Pick out every line of the items that contains the string "means", treating uppercase and lowercase letters as distinct.

——————————

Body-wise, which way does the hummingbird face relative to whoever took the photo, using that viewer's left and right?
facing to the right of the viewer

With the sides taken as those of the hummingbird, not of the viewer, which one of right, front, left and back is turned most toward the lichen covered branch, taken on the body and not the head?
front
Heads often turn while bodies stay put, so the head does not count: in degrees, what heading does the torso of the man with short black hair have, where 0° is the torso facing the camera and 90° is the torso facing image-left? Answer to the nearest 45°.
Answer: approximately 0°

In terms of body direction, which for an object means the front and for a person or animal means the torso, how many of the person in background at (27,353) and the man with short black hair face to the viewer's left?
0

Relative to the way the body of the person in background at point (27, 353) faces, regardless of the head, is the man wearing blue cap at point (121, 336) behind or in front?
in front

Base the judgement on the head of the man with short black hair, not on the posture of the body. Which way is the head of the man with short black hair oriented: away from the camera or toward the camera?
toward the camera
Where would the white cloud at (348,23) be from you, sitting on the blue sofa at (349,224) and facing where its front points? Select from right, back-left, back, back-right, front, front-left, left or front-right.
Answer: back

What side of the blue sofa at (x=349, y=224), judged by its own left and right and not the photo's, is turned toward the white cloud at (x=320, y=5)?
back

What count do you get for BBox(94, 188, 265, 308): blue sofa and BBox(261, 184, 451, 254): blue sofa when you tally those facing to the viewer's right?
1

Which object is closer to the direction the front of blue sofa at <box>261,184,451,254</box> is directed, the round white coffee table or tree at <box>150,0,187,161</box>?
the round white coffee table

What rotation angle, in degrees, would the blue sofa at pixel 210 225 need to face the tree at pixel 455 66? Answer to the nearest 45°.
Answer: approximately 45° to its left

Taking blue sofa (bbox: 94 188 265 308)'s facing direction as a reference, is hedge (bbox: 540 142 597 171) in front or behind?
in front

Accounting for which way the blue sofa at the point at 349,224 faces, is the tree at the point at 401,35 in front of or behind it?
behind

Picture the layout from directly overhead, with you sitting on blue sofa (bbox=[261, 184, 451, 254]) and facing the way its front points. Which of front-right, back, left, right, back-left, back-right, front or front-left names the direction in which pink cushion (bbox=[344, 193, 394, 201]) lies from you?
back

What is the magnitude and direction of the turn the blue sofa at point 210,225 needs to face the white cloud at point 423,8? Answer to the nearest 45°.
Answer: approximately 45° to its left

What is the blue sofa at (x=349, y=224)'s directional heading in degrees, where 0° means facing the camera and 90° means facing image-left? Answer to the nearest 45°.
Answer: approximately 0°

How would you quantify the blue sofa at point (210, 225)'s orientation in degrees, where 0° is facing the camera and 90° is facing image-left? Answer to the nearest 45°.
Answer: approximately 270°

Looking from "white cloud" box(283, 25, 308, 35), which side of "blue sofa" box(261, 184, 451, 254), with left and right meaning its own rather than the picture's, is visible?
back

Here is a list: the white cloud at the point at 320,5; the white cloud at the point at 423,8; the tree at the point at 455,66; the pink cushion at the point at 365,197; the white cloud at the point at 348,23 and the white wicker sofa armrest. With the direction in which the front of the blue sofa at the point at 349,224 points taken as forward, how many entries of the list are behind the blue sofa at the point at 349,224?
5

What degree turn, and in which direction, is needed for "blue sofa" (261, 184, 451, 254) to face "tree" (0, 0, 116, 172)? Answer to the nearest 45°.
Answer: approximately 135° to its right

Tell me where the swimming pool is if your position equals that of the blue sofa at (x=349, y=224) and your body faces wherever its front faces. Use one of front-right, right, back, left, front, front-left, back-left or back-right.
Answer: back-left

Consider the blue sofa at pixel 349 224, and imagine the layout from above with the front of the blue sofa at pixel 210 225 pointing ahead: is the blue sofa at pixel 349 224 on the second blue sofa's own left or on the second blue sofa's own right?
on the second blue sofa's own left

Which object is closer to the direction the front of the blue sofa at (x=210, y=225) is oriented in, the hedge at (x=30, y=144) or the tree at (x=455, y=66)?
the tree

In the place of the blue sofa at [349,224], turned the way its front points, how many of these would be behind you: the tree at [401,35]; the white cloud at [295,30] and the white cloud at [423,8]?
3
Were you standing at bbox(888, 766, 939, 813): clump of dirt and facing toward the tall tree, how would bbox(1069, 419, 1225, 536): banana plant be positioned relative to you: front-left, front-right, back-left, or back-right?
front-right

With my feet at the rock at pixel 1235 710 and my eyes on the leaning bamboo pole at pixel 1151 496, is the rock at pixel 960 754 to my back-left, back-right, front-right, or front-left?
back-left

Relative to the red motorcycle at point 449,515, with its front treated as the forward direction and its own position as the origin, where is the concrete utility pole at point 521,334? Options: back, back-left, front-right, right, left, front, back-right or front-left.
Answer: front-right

——————————

Response to this exercise:
In terms of body direction, which for an object means the front and for a person or animal means the torso, how many of the person in background at (27,353) and the man with short black hair face to the viewer's left?
What is the blue sofa at (x=349, y=224)'s directional heading in degrees, where 0° means facing the camera and 90° means facing image-left? Answer to the nearest 45°.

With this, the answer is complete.